#### Consegna
Scrivi il seguito del testo sullo studio del probiotico durante la terapia antibiotica, per favore, partendo subito dopo la sua ultima frase.

Lo studio riguarda l’effetto di un trattamento specifico sulla flora intestinale di pazienti che stanno ricevendo una terapia antibiotica per leritema migrante, una forma iniziale di borreliosi di Lyme. L’eritema migrante è una manifestazione cutanea che può comparire dopo il morso di una zecca infetta. I pazienti coinvolti nel trattamento riceveranno amoxicillina, un antibiotico comune, per un periodo di 14 giorni. Inoltre, verrà somministrato Saccharomyces boulardii CNCM I-745, un probiotico, per valutare il suo effetto sulla flora intestinale durante la terapia antibiotica.
Il Saccharomyces boulardii CNCM I-745 è un tipo di lievito utilizzato come probiotico per aiutare a mantenere l’equilibrio della flora intestinale. Lo studio prevede di confrontare i risultati tra i pazienti che ricevono solo l’antibiotico e quelli che ricevono anche il probiotico. Alcuni partecipanti riceveranno un placebo, che è una capsula simile ma senza il principio attivo, per confrontare i risultati. L’obiettivo principale è capire come il probiotico possa influenzare la diversità dei batteri e dei funghi nell’intestino durante il trattamento antibiotico.

#### Materiale fornito
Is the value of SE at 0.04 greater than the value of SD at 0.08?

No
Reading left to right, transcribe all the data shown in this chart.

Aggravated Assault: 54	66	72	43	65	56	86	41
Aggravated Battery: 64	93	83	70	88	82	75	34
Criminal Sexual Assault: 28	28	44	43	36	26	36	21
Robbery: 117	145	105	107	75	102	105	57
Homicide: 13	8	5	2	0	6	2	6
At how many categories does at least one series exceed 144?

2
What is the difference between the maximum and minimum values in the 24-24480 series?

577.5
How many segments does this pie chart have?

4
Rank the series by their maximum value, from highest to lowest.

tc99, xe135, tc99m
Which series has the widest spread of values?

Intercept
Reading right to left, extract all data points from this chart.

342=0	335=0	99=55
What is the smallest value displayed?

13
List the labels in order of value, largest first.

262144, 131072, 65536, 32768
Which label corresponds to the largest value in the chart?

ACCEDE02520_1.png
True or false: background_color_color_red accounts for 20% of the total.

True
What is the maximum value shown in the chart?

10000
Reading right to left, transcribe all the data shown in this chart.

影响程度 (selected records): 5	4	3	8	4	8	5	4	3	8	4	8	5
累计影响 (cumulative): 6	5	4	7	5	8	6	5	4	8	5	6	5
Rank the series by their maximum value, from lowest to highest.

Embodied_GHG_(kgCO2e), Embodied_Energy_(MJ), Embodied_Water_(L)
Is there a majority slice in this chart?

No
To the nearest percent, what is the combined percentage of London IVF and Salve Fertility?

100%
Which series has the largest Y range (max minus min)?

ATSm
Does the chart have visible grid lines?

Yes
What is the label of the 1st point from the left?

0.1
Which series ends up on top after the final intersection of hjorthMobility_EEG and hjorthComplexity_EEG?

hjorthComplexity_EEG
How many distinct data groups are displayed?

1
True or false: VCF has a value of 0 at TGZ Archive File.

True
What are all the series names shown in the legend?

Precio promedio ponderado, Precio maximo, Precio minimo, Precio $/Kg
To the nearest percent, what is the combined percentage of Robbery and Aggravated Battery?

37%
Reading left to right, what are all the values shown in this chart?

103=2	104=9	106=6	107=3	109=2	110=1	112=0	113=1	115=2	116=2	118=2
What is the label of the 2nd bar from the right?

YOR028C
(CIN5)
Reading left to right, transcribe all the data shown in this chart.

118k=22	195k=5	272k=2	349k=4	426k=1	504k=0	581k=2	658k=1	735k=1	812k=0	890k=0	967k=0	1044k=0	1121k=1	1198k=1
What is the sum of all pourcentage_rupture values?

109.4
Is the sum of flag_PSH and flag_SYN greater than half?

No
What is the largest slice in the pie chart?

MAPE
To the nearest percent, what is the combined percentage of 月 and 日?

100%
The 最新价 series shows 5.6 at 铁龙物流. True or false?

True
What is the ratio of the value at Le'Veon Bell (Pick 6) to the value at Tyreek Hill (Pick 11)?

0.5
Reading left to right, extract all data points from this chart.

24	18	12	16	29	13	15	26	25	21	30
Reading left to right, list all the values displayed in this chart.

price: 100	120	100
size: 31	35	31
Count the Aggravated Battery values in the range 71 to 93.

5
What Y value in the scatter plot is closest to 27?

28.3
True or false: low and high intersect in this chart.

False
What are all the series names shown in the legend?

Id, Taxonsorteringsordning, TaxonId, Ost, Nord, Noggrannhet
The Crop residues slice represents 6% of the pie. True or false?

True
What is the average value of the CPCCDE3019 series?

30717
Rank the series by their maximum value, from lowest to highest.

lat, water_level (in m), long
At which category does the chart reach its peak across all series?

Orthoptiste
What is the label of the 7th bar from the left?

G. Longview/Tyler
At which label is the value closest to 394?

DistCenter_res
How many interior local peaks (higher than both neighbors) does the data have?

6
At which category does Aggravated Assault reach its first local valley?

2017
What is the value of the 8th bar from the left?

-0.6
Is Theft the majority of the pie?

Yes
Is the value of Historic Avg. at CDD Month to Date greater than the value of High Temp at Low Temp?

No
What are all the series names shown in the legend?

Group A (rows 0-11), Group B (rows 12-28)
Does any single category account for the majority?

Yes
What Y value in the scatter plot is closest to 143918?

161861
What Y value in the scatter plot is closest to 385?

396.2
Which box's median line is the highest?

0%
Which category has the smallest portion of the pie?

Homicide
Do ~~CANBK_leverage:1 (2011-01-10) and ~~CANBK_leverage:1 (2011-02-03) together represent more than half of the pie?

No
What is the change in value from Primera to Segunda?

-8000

#### Risultato
Durante lo studio, i partecipanti saranno monitorati per eventuali cambiamenti nella loro flora intestinale e per la comparsa di episodi di diarrea associati agli antibiotici. I risultati saranno analizzati per valutare l’efficacia del probiotico nel mantenere l’equilibrio della flora intestinale e ridurre gli effetti collaterali della terapia antibiotica. Lo studio si svolgerà per un periodo massimo di 21 giorni, durante i quali i partecipanti dovranno tenere un diario delle loro abitudini intestinali.